塗膜に熱処理を行った場合の界面歪みについて、HFウェットエッチングを用いたアンダーカット法で解析する。図1(a)~(d)にHF水溶液でエッチングしたSiO2基板のアンダーカット形状を示している。(a)は、線幅2μmのパターンである。遠紫外線(DUV)硬化処理は行っていない。アンダーカット形状は異方性を示し、エッチング初期に等方性であったことが確認できる。(b)は2μm線幅のパターンにDUV照射を行った場合である。等方的なアンダーカット形状が増えて、2段形状を形成している。(c)は、幅広いパターン(15μm)にDUV照射を行った場合である。等方的な領域が(b)に比べて減少し、界面へのしみ込みが増加している。(d)は2μm線幅であり、DUV照射を受けた後に220℃でハードベークしたパターンである。等方的な形状はまったく見られない。また、(b)に比べてアンダーカット量は約1.5倍に増加している。すなわち、接着強度が低下している。

SiO2基板のHFアンダーカット形状
図1 SiO2基板のHFアンダーカット形状
アンダーカット量のパターン線幅依存性
図2 SiO2アンダーカット量のパターン線幅依存性

図2にアンダーカット量のパターン線幅依存性を示している。線幅の増加と共にアンダーカット量は増加し、やがて飽和している。DUV照射、及びハードベークといった表面硬化処理により、この傾向は顕著になる。下図(a)(b)に塗膜パターン断面における内部応力の解析結果を示している。表面硬化処理がない場合は、(a)の様に基板との界面付近に応力が集中する。特にパターンエッジ部では19MPaの最大引張り応力が生じる。パターン断面内に発生する応力は、全て引張り応力である。パターン上部では、界面の影響を受けず応力は徐々に減少する。界面の応力は界面の結合をせん断するように働くため、これは付着強度低下の原因に十分なっている。(b)はDUV照射を行った場合であり、解析上、パターン外周を固定点としている。パターン断面全域において、未処理の場合に比べ大きい引張り応力が発生している。特にパターンエッジでの最大応力は49MPaになり、(a)の場合の約3倍に相当している。表面硬化処理によって、パターンの内部応力が極端に増加する。

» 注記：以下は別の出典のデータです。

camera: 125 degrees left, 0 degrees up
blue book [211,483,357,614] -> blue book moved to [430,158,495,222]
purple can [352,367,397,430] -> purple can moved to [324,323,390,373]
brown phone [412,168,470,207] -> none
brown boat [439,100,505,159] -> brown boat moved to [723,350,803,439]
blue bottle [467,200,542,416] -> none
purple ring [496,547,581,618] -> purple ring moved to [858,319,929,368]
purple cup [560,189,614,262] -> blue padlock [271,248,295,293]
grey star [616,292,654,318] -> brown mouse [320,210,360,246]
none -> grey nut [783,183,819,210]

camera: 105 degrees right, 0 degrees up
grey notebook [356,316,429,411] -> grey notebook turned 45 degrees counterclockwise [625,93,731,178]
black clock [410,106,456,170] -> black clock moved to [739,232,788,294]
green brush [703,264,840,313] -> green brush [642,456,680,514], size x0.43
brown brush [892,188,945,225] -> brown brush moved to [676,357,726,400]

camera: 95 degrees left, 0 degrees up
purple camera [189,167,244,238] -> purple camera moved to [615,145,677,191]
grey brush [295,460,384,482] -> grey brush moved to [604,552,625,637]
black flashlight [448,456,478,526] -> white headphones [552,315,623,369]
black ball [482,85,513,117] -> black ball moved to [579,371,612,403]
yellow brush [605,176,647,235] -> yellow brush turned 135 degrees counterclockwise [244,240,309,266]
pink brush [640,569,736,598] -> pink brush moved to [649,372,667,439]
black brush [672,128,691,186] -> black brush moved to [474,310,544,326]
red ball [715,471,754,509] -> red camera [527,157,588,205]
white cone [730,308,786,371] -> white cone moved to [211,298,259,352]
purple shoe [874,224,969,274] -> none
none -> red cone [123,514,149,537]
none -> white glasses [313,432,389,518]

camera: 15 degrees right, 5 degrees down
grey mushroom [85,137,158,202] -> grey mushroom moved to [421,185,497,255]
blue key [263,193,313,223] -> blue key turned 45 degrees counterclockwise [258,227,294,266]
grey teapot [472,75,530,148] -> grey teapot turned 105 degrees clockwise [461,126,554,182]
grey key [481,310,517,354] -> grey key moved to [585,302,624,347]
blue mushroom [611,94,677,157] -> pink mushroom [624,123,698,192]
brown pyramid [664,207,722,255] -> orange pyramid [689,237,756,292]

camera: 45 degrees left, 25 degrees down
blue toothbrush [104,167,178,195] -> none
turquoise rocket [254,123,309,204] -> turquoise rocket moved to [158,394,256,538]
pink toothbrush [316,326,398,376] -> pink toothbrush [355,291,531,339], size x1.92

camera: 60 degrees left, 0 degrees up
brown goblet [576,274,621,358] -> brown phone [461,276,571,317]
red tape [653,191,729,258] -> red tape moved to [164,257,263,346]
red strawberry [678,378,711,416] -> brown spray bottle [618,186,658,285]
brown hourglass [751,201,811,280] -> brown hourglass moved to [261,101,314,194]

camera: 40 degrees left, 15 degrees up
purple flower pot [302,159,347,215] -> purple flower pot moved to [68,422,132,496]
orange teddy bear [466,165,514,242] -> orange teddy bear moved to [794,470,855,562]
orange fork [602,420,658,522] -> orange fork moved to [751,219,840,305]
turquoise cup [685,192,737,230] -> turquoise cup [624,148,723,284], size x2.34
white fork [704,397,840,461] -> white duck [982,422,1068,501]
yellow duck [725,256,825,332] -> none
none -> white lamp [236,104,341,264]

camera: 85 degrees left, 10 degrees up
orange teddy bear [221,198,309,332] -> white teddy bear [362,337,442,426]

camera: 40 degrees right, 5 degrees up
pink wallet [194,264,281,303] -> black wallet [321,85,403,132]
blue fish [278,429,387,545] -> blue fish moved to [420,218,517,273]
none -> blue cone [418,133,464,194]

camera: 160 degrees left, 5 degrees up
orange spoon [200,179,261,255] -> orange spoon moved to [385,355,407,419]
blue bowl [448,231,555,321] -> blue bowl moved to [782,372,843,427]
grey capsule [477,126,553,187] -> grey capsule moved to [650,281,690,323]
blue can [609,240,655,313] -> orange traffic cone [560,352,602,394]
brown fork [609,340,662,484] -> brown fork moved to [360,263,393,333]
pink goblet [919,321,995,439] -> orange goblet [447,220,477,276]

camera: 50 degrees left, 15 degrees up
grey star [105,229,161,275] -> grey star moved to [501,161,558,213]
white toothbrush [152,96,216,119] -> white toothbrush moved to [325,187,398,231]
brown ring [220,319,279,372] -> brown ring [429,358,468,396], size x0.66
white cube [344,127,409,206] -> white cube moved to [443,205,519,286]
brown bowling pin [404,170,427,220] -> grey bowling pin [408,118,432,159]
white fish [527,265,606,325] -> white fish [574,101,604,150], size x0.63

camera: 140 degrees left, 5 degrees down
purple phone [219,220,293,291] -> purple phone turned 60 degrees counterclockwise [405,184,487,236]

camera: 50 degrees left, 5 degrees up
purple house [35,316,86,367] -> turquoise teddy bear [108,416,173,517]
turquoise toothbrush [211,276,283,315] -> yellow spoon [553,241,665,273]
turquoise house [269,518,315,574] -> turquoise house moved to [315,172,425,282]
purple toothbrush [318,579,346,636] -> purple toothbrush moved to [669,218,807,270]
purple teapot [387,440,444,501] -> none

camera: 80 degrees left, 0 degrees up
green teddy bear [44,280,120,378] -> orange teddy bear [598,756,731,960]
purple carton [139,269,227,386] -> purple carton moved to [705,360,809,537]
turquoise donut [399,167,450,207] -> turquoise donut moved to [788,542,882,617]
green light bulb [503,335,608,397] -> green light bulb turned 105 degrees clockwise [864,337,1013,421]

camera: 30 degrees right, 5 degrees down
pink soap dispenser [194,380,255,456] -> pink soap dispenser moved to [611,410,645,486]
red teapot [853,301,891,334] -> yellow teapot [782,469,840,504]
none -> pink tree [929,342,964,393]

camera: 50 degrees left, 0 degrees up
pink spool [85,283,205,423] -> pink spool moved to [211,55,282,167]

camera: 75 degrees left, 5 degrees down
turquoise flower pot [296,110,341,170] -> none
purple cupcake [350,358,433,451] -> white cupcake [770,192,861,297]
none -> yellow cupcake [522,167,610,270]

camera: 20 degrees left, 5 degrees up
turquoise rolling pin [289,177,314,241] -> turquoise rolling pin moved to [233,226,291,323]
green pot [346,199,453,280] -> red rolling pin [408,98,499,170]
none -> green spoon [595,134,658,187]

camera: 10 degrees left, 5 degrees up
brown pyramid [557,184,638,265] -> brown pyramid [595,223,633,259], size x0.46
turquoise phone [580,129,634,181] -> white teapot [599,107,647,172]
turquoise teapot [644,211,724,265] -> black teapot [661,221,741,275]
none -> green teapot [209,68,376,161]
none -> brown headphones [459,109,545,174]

レジスト断面におけるストレス分布(a)現像後(b)DUV光照射後
レジスト断面におけるストレス分布
(a)現像後(b)DUV光照射後

DUV照射によって形成される表面硬化層の膜厚は約0.2μmである。この膜厚は塗膜パターンの断面を溶剤に浸し、未硬化層を溶解させた後の観察により求める。DUV照射によってポリマー表面層のクロスリンクが生じ、未照射部よりも密度は高く、逆に熱膨張係数は小さくなる。ここで表面層が付着挙動に及ぼす影響を調べる。下の左図は極端な傾斜を有したパターンの断面SEM写真である。この際、界面部での表面層膜厚は、傾斜のため0.6μmに拡がり、上図(b)の垂直パターンに比べ広くなっている。この表面層下でのHFエッチングによるアンダーカット形状は完全に等方的になる。よって、この表面硬化層における内部応力はかなり低く、そのために付着強度が改善されている。下の右図は塗膜/SiO2界面にHF水溶液がしみ込むメカニズムを示している。上述の様に、パターンエッジ部に応力集中が生じるが、表面硬化層の内部応力はかなり低くなる。よってHF水溶液の界面へのアンダーカットは表面硬化層を過ぎた時点で急激に加速される。その結果、アンダーカット形状は、表面層で等方的になり(図中A)、これを過ぎると異方性的になる (図中B)。よって、図1の(b),(c)にある様にアンダーカット形状は2段形状を示す。また、塗膜パターンの全領域がDUV光照射と220℃のベーク処理によって重合された場合、熱応力はかなり増加する。その結果、表面硬化層とパターン内部との境界はなくなり、図1の(d)のように2段形状は消滅し、大きいアンダーカット形状を形成する。

傾斜を有するレジストパターンのアンダーカット量
傾斜を有するレジストパターンのアンダーカット量
界面へのHF水溶液浸み込みモデルとストレス
界面へのHF水溶液浸み込みモデルとストレス

ここで、下の左図は塗膜/基板界面方向に沿った引張り応力分布を示している。横軸の「0」の位置は塗膜表面を示している。(ここで表面層は省略している) 引張り応力は表面で最大となり、塗膜内部になるに従い急激に減少していく。この傾向はDUV照射、及びベーク処理によって加速される。また、パターン線幅の増加と共に応力も大きくなる。ここで、ボトムエッジ部での最大応力とパターン線幅との相関を下の右図に示している。この最大応力は線幅の増加と共に増加し、やがて飽和する。また、この傾向は硬化処理によって顕著になる。この結果は図2のアンダーカット量の線幅依存性と似ている。下の右図で変曲点Aは有限要素解析では約3μmの線幅で生じているが、図2の実際の付着現象では5~10μmの線幅で生じている。これはヤング率,ポアソン比,熱膨張係数等の解析パラメータが、実際の塗膜材料のものと異なるためである。HF水溶液中での塗膜パターンの付着要因は、塗膜/基板界面上の応力分布に依存することが分かる。

レジスト/基板界面方向に沿った引っ張り応力分布
レジスト/基板界面方向に沿った引っ張り応力分布
ボトムエッジ部での最大応力とパターン線幅との相関
ボトムエッジ部での最大応力とパターン線幅との相関

塗膜/基板界面に生じる応力分布とHF溶液中での付着挙動(アンダーカット)との相関を解析し、その有効性を確認した。塗膜の表面硬化層の形成がアンダーカット形状に強く影響することを確認した。界面付着性コントロールに応力分布制御が有効であることを示した。